Prof Robert West, who heads a team at University College London researching ways to help people stop smoking, says this analysis mashed together some very different studies – only some of which include people using e-cigarettes to help them quit.
“To mix them in with studies where you’ve got people using an e-cigarette and are not particularly trying to stop smoking is mixing apples and oranges,” he says.
Some of the studies track smokers who use e-cigarettes for other reasons – perhaps because smoking a cigarette in a bar or an office is illegal and they want a nicotine hit.
“With the studies where people are using electronic cigarettes specifically in a quit attempt the evidence is consistent,” says West, referring to two randomised control trials.

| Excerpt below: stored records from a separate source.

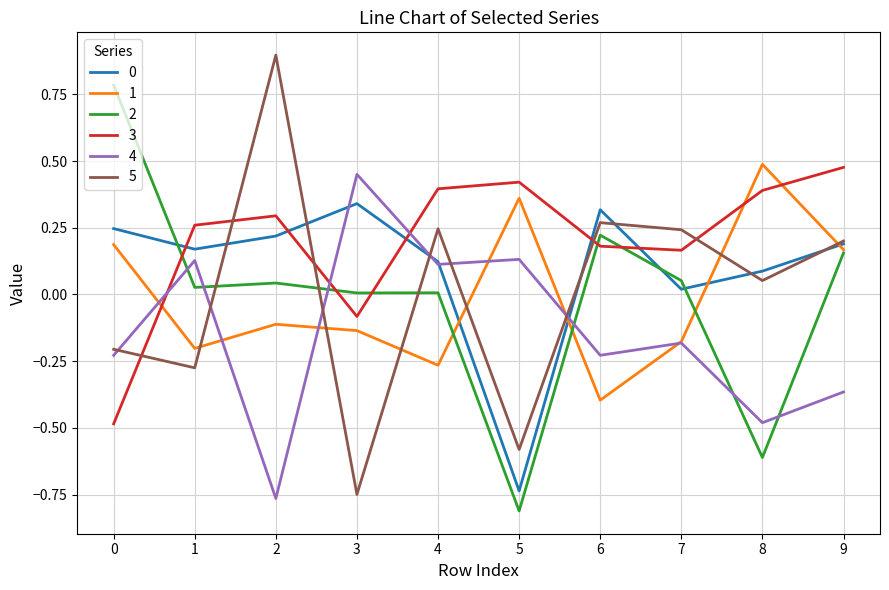

Which series has the largest total across all categories?

3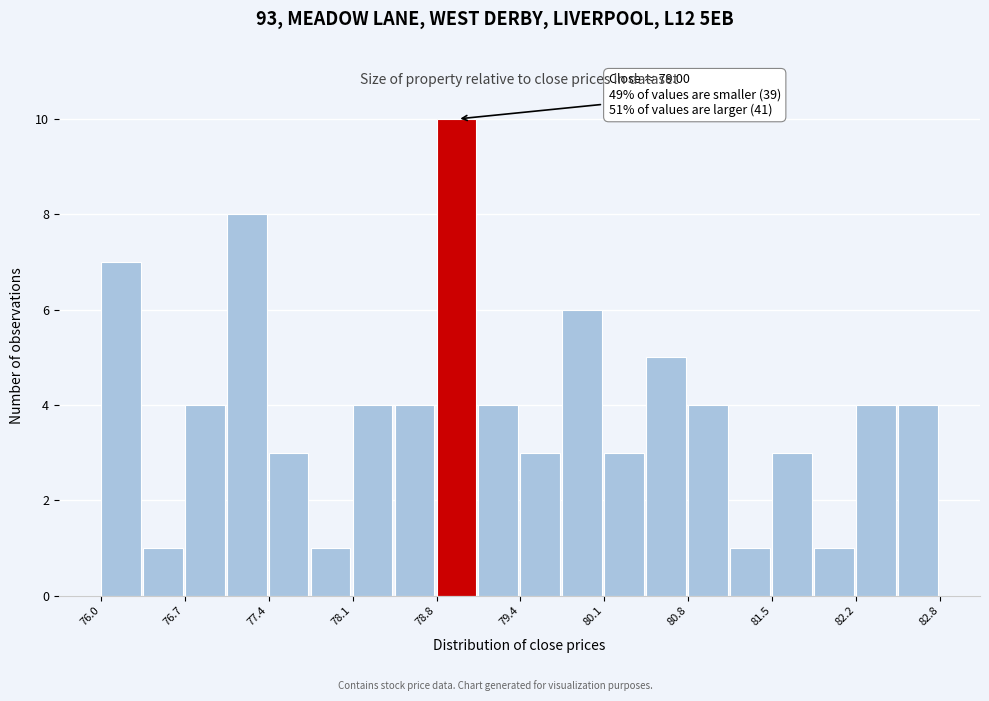

Around what value on the x-axis is the tallest bar? Give the approximate position of its centre, as read against the axis.

78.9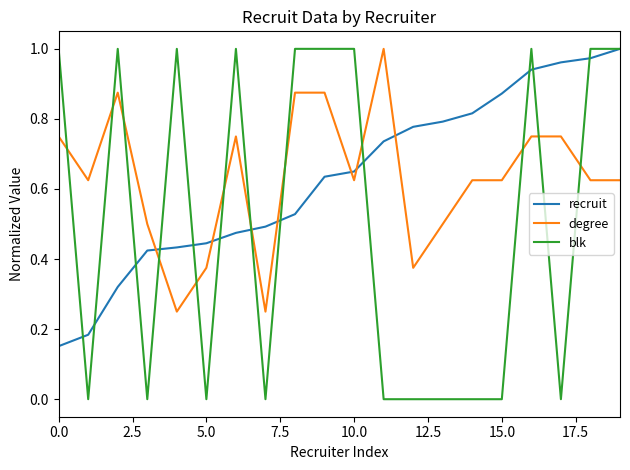

Which series ends up on top after the final intersection of recruit and degree?

recruit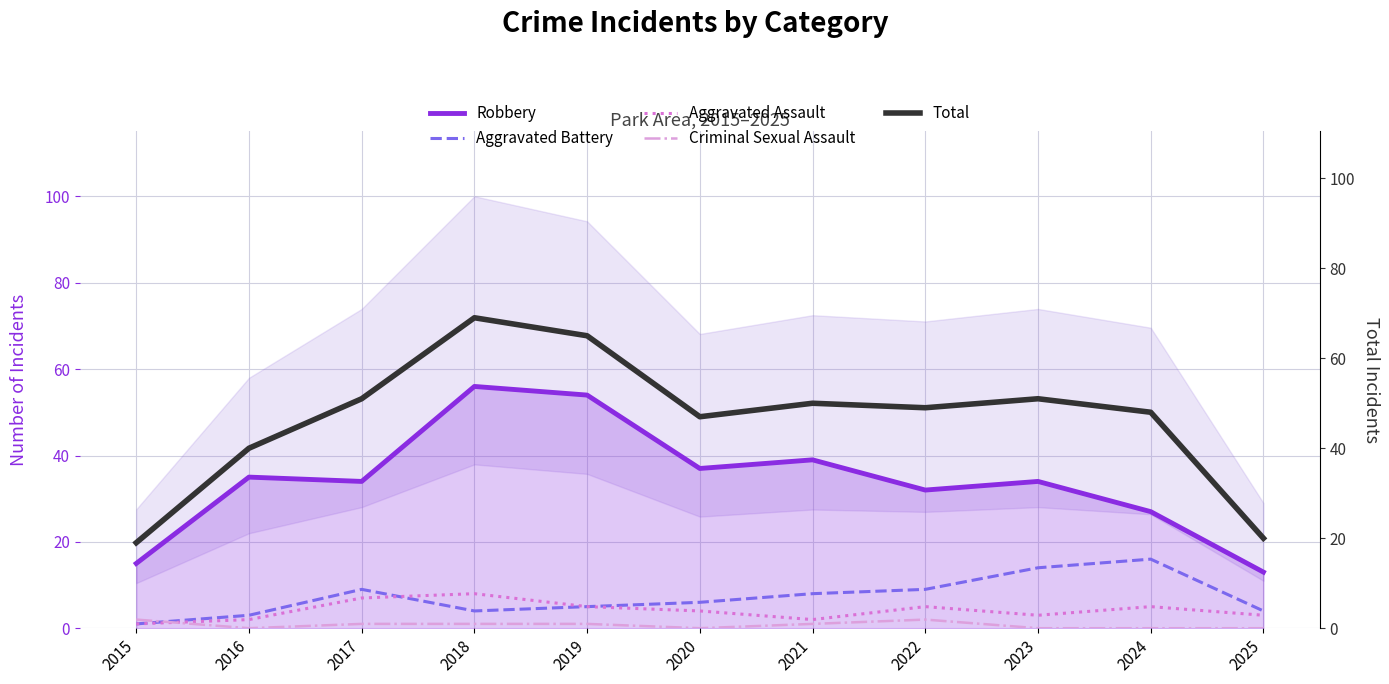

Between 2024 and 2025, which series saw the biggest shift?

Total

Both are quite small and one was funded by the e-cigarette industry. They took two groups of smokers, and gave one real e-cigarettes, and the other a placebo. The studies reach a broadly similar conclusion to a large, real-world study called the Smoking Toolkit run by West.
West’s investigation follows people in their daily lives and assesses how successful various methods of giving up smoking are – this includes nicotine patches, medicines and going cold turkey.
These studies suggest that people using e-cigarettes to help them quit are 50% to 100% more successful than those who use no aids at all.
In his paper, Glantz acknowledges there are limitations to the research that he analysed. He agrees there are problems with the way the use of e-cigarettes is measured and accepts it’s not clear which devices people are using. But he is sticking by his analysis because he believes he has taken these factors into account.
The editor of Lancet Respiratory Medicine, Emma Grainger, defends the article too. She says she does not see a problem with the paper and that it has been through the normal peer-review process.